- **TASK DESCRIPTION**
The entries that follow include a run beginning at the line with "right front paw: (470, 247)" and ending at the line with "left elbow: (1323, 746)"; restate that run word for word and leave the rest out.

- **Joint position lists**
+ + +

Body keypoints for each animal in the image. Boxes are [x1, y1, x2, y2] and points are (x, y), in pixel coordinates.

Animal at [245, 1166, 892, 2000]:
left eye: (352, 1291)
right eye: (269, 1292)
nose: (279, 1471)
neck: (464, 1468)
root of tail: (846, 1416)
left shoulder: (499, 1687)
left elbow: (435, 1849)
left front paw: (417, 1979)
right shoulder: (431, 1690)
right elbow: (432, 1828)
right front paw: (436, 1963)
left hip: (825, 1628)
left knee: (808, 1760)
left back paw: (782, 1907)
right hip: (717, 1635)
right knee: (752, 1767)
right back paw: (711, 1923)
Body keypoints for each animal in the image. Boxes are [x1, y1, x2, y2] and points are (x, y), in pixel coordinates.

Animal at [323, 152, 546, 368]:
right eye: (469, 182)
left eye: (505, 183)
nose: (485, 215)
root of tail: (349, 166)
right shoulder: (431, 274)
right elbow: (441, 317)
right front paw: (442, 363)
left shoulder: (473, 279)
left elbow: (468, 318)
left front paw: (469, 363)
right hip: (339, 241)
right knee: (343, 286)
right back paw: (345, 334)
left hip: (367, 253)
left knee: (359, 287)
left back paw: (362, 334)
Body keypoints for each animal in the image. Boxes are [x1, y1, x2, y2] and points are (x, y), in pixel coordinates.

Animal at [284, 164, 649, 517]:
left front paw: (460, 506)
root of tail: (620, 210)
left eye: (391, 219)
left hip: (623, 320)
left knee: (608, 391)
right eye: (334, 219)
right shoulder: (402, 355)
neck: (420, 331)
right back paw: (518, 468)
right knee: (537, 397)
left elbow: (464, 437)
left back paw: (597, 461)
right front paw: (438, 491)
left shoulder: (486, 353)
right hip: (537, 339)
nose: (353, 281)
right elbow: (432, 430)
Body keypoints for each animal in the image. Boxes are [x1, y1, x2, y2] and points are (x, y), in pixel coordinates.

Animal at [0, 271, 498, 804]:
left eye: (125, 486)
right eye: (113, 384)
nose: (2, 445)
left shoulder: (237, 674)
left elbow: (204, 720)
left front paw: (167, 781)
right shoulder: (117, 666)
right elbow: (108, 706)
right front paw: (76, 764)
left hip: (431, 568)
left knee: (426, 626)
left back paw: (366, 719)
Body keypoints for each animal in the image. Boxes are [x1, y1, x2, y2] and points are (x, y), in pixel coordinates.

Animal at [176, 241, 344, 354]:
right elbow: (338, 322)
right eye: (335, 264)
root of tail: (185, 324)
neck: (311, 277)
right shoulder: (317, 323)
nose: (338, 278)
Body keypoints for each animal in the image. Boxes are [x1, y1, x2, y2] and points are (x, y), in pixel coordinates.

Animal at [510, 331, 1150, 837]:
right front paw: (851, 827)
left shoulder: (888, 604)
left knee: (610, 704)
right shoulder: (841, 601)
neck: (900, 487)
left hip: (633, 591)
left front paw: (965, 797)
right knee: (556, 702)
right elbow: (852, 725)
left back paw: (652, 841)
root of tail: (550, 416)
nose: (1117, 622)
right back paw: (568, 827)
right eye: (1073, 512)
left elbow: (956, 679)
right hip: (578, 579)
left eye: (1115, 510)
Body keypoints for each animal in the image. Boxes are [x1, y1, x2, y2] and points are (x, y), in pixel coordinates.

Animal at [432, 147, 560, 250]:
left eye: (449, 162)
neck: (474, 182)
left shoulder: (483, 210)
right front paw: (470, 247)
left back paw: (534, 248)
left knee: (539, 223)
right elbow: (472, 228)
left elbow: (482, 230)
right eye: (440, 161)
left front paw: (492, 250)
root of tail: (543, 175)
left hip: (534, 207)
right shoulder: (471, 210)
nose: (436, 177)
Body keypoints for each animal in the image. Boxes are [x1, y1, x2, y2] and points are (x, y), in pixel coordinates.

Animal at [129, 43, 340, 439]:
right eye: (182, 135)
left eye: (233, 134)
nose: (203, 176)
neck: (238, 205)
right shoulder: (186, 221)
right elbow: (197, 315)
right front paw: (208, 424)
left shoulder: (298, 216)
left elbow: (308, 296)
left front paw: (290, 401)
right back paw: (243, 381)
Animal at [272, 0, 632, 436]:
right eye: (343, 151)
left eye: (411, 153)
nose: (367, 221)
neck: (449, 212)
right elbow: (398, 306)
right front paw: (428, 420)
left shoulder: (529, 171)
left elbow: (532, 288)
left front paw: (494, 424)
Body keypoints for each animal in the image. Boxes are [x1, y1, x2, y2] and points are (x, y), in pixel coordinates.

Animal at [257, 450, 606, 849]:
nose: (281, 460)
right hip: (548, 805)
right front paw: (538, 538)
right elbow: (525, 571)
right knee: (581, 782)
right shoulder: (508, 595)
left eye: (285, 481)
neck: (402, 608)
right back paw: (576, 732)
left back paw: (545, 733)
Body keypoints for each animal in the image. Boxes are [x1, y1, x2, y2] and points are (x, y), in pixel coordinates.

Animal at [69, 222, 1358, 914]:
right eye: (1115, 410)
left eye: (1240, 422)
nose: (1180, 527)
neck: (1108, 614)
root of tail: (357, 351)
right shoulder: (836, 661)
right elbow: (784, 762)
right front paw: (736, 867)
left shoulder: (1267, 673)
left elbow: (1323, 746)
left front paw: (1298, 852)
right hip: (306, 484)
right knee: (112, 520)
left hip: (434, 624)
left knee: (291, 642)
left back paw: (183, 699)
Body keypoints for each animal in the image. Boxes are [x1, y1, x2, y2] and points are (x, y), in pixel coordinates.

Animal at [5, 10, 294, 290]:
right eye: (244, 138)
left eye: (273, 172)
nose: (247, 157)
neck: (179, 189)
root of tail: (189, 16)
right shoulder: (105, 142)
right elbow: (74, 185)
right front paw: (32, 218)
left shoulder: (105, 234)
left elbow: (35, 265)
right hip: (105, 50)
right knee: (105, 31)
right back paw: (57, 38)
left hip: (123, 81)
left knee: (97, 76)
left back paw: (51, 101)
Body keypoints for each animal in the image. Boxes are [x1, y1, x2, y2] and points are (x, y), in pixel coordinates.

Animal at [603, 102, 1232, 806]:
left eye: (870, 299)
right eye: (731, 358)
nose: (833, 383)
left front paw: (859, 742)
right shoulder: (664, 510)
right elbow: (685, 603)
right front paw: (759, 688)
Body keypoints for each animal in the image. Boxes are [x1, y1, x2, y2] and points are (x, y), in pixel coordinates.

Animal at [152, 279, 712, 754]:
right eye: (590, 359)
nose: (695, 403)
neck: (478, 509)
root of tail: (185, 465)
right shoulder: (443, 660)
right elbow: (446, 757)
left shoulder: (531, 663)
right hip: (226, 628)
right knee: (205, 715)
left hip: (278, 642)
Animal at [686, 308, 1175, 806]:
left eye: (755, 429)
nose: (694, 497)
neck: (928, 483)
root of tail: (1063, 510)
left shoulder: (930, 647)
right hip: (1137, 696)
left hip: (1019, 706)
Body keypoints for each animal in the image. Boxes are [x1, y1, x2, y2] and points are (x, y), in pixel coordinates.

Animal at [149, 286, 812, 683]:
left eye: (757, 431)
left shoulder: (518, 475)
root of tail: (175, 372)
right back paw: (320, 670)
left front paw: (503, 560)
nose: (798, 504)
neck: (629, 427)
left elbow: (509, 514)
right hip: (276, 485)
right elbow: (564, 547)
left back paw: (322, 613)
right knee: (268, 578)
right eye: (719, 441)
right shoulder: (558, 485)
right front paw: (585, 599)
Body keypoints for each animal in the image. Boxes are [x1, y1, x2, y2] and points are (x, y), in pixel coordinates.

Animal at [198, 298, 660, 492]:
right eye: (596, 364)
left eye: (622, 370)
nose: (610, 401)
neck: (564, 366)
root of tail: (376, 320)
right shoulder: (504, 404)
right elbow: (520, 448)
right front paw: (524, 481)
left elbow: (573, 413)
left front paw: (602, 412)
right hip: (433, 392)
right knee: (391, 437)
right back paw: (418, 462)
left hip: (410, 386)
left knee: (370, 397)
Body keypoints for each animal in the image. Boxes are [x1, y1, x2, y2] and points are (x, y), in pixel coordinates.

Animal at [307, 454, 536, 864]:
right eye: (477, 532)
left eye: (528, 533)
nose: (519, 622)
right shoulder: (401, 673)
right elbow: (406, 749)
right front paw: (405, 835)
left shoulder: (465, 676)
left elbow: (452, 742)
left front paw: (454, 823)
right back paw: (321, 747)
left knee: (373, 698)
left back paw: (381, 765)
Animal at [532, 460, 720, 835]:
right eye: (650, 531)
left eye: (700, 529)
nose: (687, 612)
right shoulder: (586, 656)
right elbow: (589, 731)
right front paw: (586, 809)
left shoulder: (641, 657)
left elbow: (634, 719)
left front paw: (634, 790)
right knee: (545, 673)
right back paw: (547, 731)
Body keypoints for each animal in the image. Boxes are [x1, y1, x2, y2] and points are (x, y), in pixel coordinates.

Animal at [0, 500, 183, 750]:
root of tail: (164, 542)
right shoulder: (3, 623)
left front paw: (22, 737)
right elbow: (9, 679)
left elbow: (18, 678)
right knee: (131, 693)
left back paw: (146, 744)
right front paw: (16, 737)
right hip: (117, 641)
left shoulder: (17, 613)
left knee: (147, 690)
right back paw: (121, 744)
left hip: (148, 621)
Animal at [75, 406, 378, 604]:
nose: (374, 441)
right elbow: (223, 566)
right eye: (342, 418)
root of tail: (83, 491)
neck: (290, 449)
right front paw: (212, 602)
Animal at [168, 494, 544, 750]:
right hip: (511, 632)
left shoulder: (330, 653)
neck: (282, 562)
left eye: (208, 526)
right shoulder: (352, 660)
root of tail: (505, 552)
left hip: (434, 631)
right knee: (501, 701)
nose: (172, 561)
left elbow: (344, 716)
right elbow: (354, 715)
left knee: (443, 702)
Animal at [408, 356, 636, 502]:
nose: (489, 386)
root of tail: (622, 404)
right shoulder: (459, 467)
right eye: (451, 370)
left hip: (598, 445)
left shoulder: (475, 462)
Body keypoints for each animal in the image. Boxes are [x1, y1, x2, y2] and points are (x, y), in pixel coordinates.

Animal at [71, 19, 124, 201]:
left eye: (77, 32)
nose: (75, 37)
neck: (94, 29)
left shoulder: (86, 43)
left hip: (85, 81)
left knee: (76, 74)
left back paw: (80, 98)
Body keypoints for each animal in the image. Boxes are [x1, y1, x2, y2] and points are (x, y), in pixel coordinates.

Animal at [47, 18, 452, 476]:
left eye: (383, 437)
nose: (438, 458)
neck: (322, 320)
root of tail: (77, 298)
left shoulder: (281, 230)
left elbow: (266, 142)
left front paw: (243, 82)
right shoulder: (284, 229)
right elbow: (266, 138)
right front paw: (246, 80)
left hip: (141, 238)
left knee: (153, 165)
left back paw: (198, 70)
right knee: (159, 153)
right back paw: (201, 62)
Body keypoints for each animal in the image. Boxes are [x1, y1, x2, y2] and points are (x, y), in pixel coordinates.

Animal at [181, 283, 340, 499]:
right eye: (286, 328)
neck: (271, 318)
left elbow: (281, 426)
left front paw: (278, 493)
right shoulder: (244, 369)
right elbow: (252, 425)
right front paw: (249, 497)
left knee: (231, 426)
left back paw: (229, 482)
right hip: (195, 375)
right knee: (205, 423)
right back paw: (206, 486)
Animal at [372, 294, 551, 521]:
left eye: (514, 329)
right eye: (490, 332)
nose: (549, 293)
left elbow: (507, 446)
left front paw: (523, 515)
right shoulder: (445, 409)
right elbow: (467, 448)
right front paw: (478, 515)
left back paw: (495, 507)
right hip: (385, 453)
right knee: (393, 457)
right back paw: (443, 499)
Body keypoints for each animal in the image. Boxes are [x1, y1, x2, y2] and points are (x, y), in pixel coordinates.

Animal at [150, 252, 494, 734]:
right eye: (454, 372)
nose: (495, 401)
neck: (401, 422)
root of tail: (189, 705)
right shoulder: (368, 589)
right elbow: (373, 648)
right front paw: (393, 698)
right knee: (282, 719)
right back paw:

+ + +

- **WRITTEN ANSWER**
right front paw: (470, 247)
left back paw: (534, 248)
left knee: (539, 223)
right elbow: (472, 228)
left elbow: (482, 230)
right eye: (440, 161)
left front paw: (492, 250)
root of tail: (543, 175)
left hip: (534, 207)
right shoulder: (471, 210)
nose: (436, 177)
Body keypoints for each animal in the image. Boxes are [x1, y1, x2, y2] and points are (x, y), in pixel coordinates.

Animal at [129, 43, 340, 439]:
right eye: (182, 135)
left eye: (233, 134)
nose: (203, 176)
neck: (238, 205)
right shoulder: (186, 221)
right elbow: (197, 315)
right front paw: (208, 424)
left shoulder: (298, 216)
left elbow: (308, 296)
left front paw: (290, 401)
right back paw: (243, 381)
Animal at [272, 0, 632, 436]:
right eye: (343, 151)
left eye: (411, 153)
nose: (367, 221)
neck: (449, 212)
right elbow: (398, 306)
right front paw: (428, 420)
left shoulder: (529, 171)
left elbow: (532, 288)
left front paw: (494, 424)
Body keypoints for each animal in the image. Boxes are [x1, y1, x2, y2] and points are (x, y), in pixel coordinates.

Animal at [257, 450, 606, 849]:
nose: (281, 460)
right hip: (548, 805)
right front paw: (538, 538)
right elbow: (525, 571)
right knee: (581, 782)
right shoulder: (508, 595)
left eye: (285, 481)
neck: (402, 608)
right back paw: (576, 732)
left back paw: (545, 733)
Body keypoints for each animal in the image. Boxes are [x1, y1, x2, y2] and points are (x, y), in pixel coordinates.

Animal at [69, 222, 1358, 914]:
right eye: (1115, 410)
left eye: (1240, 422)
nose: (1180, 527)
neck: (1108, 614)
root of tail: (357, 351)
right shoulder: (836, 661)
right elbow: (784, 762)
right front paw: (736, 867)
left shoulder: (1267, 673)
left elbow: (1323, 746)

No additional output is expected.